Top of Records for the task
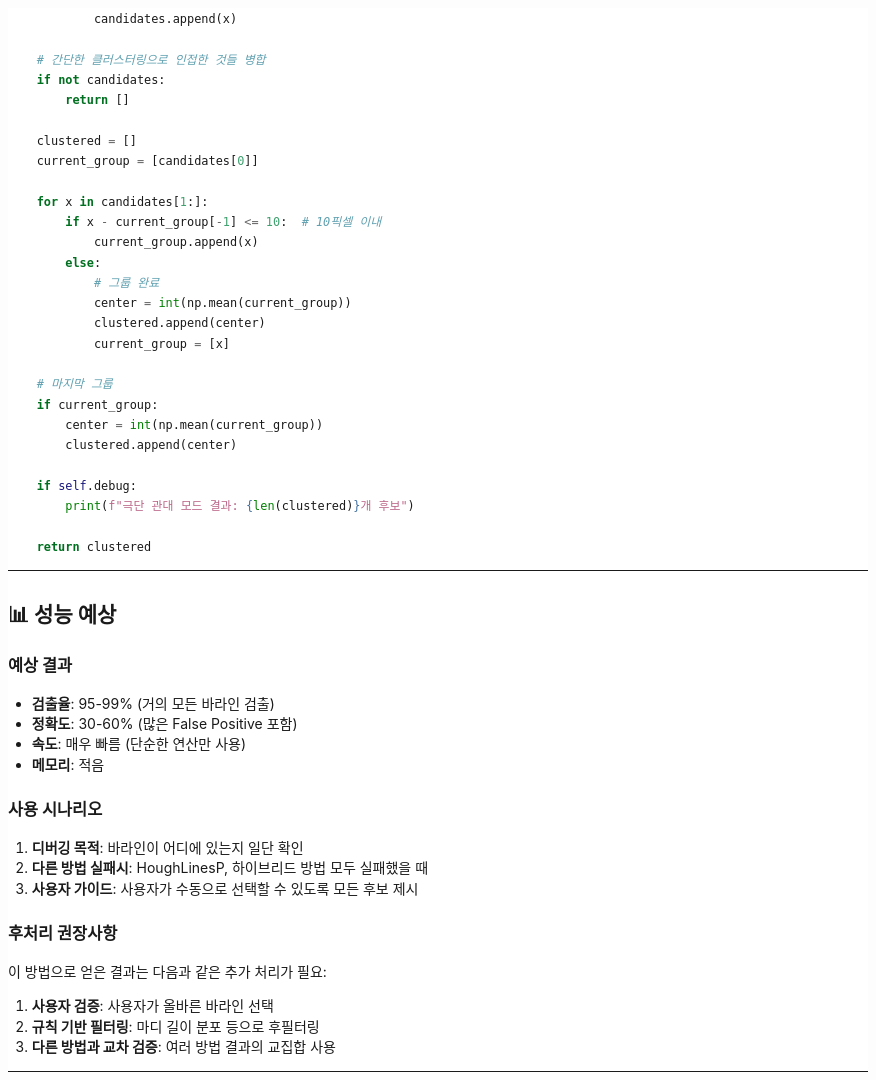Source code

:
 ```python
            candidates.append(x)
    
    # 간단한 클러스터링으로 인접한 것들 병합
    if not candidates:
        return []
    
    clustered = []
    current_group = [candidates[0]]
    
    for x in candidates[1:]:
        if x - current_group[-1] <= 10:  # 10픽셀 이내
            current_group.append(x)
        else:
            # 그룹 완료
            center = int(np.mean(current_group))
            clustered.append(center)
            current_group = [x]
    
    # 마지막 그룹
    if current_group:
        center = int(np.mean(current_group))
        clustered.append(center)
    
    if self.debug:
        print(f"극단 관대 모드 결과: {len(clustered)}개 후보")
    
    return clustered
```

---

## 📊 성능 예상

### **예상 결과**
- **검출율**: 95-99% (거의 모든 바라인 검출)
- **정확도**: 30-60% (많은 False Positive 포함)
- **속도**: 매우 빠름 (단순한 연산만 사용)
- **메모리**: 적음

### **사용 시나리오**
1. **디버깅 목적**: 바라인이 어디에 있는지 일단 확인
2. **다른 방법 실패시**: HoughLinesP, 하이브리드 방법 모두 실패했을 때
3. **사용자 가이드**: 사용자가 수동으로 선택할 수 있도록 모든 후보 제시

### **후처리 권장사항**
이 방법으로 얻은 결과는 다음과 같은 추가 처리가 필요:
1. **사용자 검증**: 사용자가 올바른 바라인 선택
2. **규칙 기반 필터링**: 마디 길이 분포 등으로 후필터링
3. **다른 방법과 교차 검증**: 여러 방법 결과의 교집합 사용

---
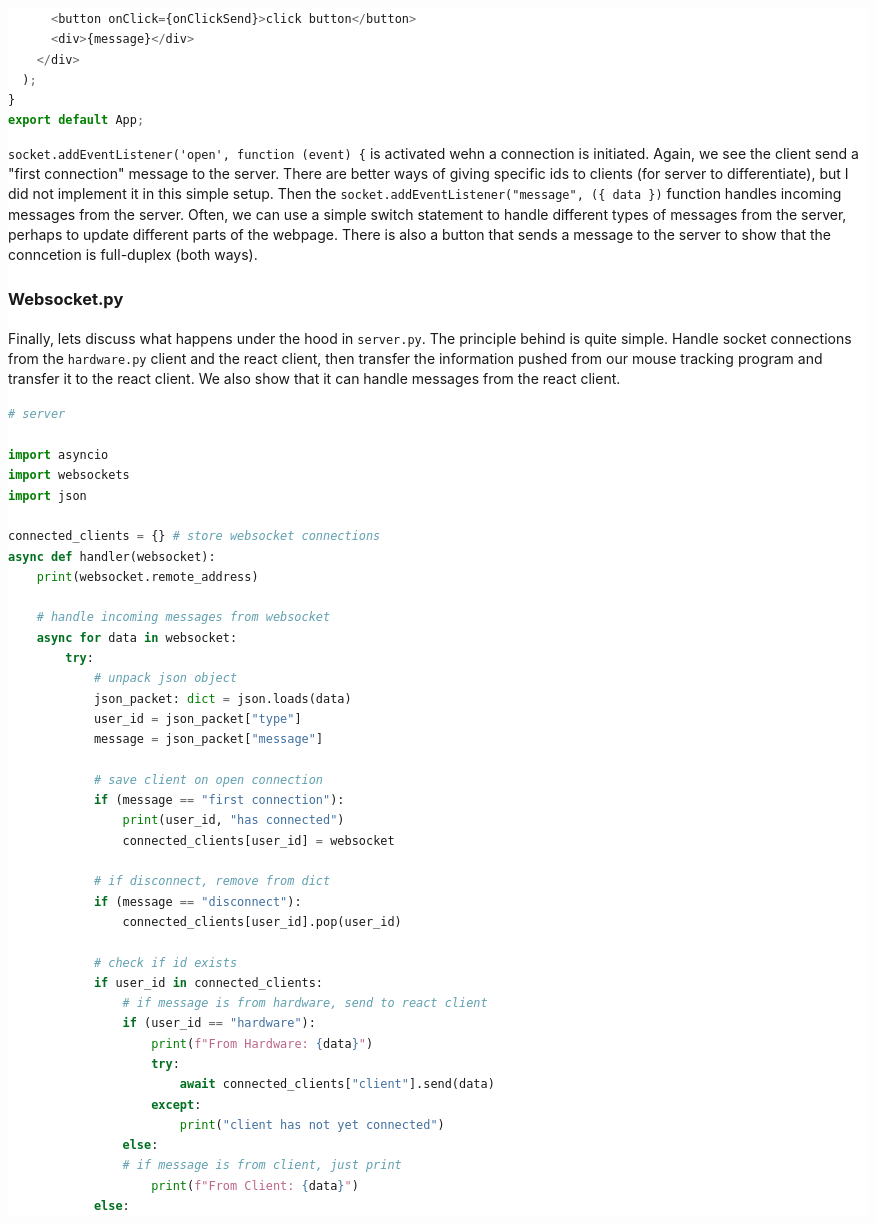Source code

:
 ```javascript
      <button onClick={onClickSend}>click button</button>
      <div>{message}</div>
    </div>
  );
}
export default App;
```

`socket.addEventListener('open', function (event) {` is activated wehn a connection is initiated. Again, we see the client send a "first connection" message to the server. There are better ways of giving specific ids to clients (for server to differentiate), but I did not implement it in this simple setup. Then the `socket.addEventListener("message", ({ data })` function handles incoming messages from the server. Often, we can use a simple switch statement to handle different types of messages from the server, perhaps to update different parts of the webpage. There is also a button that sends a message to the server to show that the conncetion is full-duplex (both ways).


### Websocket.py
Finally, lets discuss what happens under the hood in `server.py`. The principle behind is quite simple. Handle socket connections from the `hardware.py` client and the react client, then transfer the information pushed from our mouse tracking program and transfer it to the react client. We also show that it can handle messages from the react client.

```python
# server

import asyncio
import websockets
import json

connected_clients = {} # store websocket connections 
async def handler(websocket):
    print(websocket.remote_address)

    # handle incoming messages from websocket 
    async for data in websocket:
        try: 
            # unpack json object
            json_packet: dict = json.loads(data)
            user_id = json_packet["type"]
            message = json_packet["message"]

            # save client on open connection
            if (message == "first connection"):
                print(user_id, "has connected")
                connected_clients[user_id] = websocket

            # if disconnect, remove from dict
            if (message == "disconnect"):
                connected_clients[user_id].pop(user_id)

            # check if id exists
            if user_id in connected_clients:
                # if message is from hardware, send to react client
                if (user_id == "hardware"):
                    print(f"From Hardware: {data}")
                    try:
                        await connected_clients["client"].send(data)
                    except:
                        print("client has not yet connected") 
                else:
                # if message is from client, just print 
                    print(f"From Client: {data}") 
            else:
```
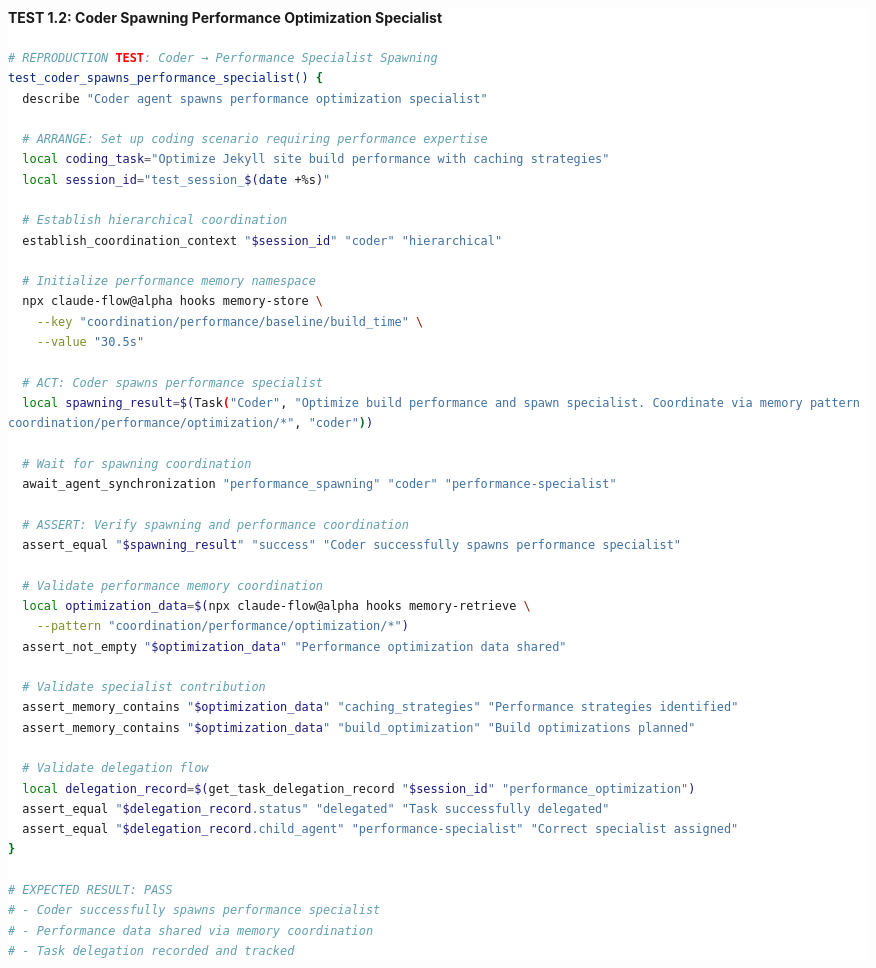 #### TEST 1.2: Coder Spawning Performance Optimization Specialist
```bash
# REPRODUCTION TEST: Coder → Performance Specialist Spawning
test_coder_spawns_performance_specialist() {
  describe "Coder agent spawns performance optimization specialist"

  # ARRANGE: Set up coding scenario requiring performance expertise
  local coding_task="Optimize Jekyll site build performance with caching strategies"
  local session_id="test_session_$(date +%s)"

  # Establish hierarchical coordination
  establish_coordination_context "$session_id" "coder" "hierarchical"

  # Initialize performance memory namespace
  npx claude-flow@alpha hooks memory-store \
    --key "coordination/performance/baseline/build_time" \
    --value "30.5s"

  # ACT: Coder spawns performance specialist
  local spawning_result=$(Task("Coder", "Optimize build performance and spawn specialist. Coordinate via memory pattern coordination/performance/optimization/*", "coder"))

  # Wait for spawning coordination
  await_agent_synchronization "performance_spawning" "coder" "performance-specialist"

  # ASSERT: Verify spawning and performance coordination
  assert_equal "$spawning_result" "success" "Coder successfully spawns performance specialist"

  # Validate performance memory coordination
  local optimization_data=$(npx claude-flow@alpha hooks memory-retrieve \
    --pattern "coordination/performance/optimization/*")
  assert_not_empty "$optimization_data" "Performance optimization data shared"

  # Validate specialist contribution
  assert_memory_contains "$optimization_data" "caching_strategies" "Performance strategies identified"
  assert_memory_contains "$optimization_data" "build_optimization" "Build optimizations planned"

  # Validate delegation flow
  local delegation_record=$(get_task_delegation_record "$session_id" "performance_optimization")
  assert_equal "$delegation_record.status" "delegated" "Task successfully delegated"
  assert_equal "$delegation_record.child_agent" "performance-specialist" "Correct specialist assigned"
}

# EXPECTED RESULT: PASS
# - Coder successfully spawns performance specialist
# - Performance data shared via memory coordination
# - Task delegation recorded and tracked
```
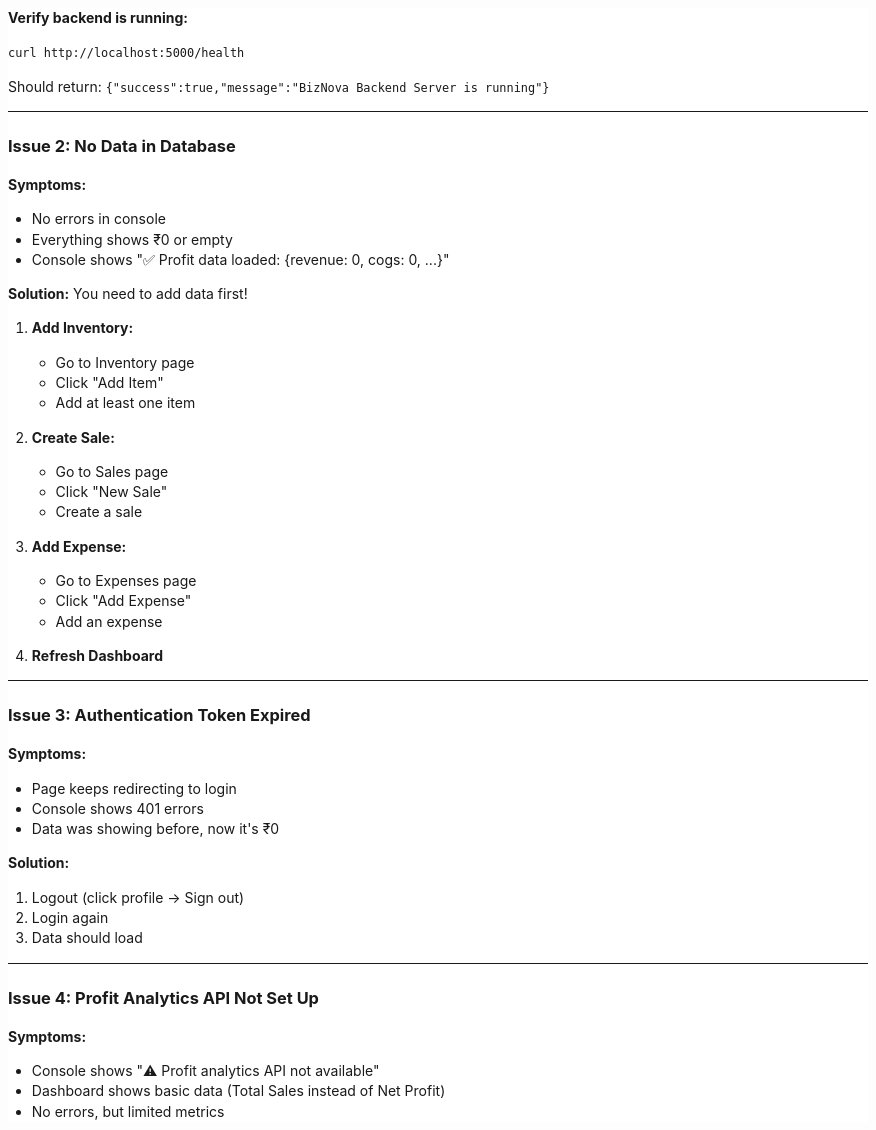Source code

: **Verify backend is running:**
```bash
curl http://localhost:5000/health
```

Should return: `{"success":true,"message":"BizNova Backend Server is running"}`

---

### **Issue 2: No Data in Database**

**Symptoms:**
- No errors in console
- Everything shows ₹0 or empty
- Console shows "✅ Profit data loaded: {revenue: 0, cogs: 0, ...}"

**Solution:** You need to add data first!

1. **Add Inventory:**
   - Go to Inventory page
   - Click "Add Item"
   - Add at least one item

2. **Create Sale:**
   - Go to Sales page
   - Click "New Sale"
   - Create a sale

3. **Add Expense:**
   - Go to Expenses page
   - Click "Add Expense"
   - Add an expense

4. **Refresh Dashboard**

---

### **Issue 3: Authentication Token Expired**

**Symptoms:**
- Page keeps redirecting to login
- Console shows 401 errors
- Data was showing before, now it's ₹0

**Solution:**
1. Logout (click profile → Sign out)
2. Login again
3. Data should load

---

### **Issue 4: Profit Analytics API Not Set Up**

**Symptoms:**
- Console shows "⚠️ Profit analytics API not available"
- Dashboard shows basic data (Total Sales instead of Net Profit)
- No errors, but limited metrics
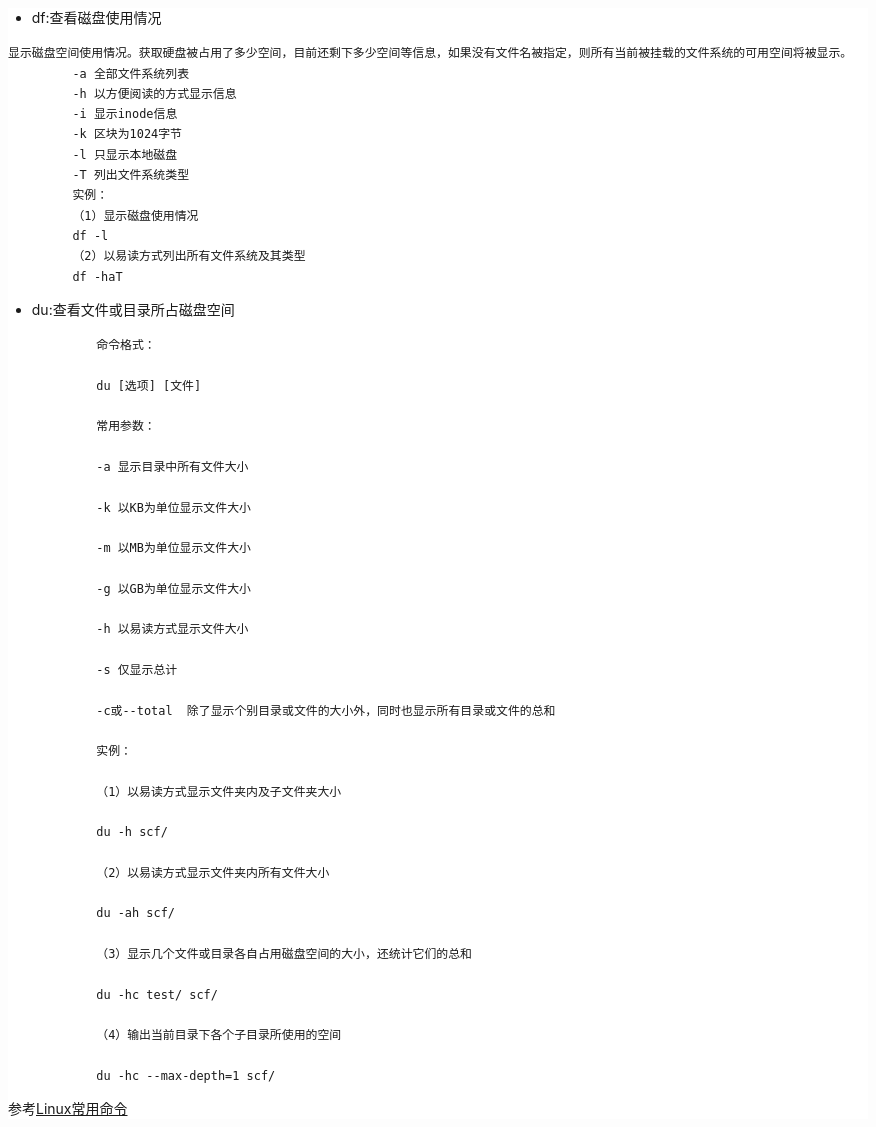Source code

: - df:查看磁盘使用情况

```shell
显示磁盘空间使用情况。获取硬盘被占用了多少空间，目前还剩下多少空间等信息，如果没有文件名被指定，则所有当前被挂载的文件系统的可用空间将被显示。
         -a 全部文件系统列表
         -h 以方便阅读的方式显示信息
         -i 显示inode信息
         -k 区块为1024字节
         -l 只显示本地磁盘
         -T 列出文件系统类型
         实例：
         （1）显示磁盘使用情况
         df -l
         （2）以易读方式列出所有文件系统及其类型
         df -haT 
```

- du:查看文件或目录所占磁盘空间

  ```shel
           命令格式：
  
           du [选项] [文件]
  
           常用参数：
  
           -a 显示目录中所有文件大小
  
           -k 以KB为单位显示文件大小
  
           -m 以MB为单位显示文件大小
  
           -g 以GB为单位显示文件大小
  
           -h 以易读方式显示文件大小
  
           -s 仅显示总计
  
           -c或--total  除了显示个别目录或文件的大小外，同时也显示所有目录或文件的总和
  
           实例：
  
           （1）以易读方式显示文件夹内及子文件夹大小
  
           du -h scf/
  
           （2）以易读方式显示文件夹内所有文件大小
  
           du -ah scf/
  
           （3）显示几个文件或目录各自占用磁盘空间的大小，还统计它们的总和
  
           du -hc test/ scf/
  
           （4）输出当前目录下各个子目录所使用的空间
  
           du -hc --max-depth=1 scf/
  ```




参考[Linux常用命令](https://www.cnblogs.com/gaojun/p/3359355.html)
Bottom of Records for the task
**What is needed**: Tally the lines of the data that contain the string "open", and report nothing but the tally.

**Written reply**: 2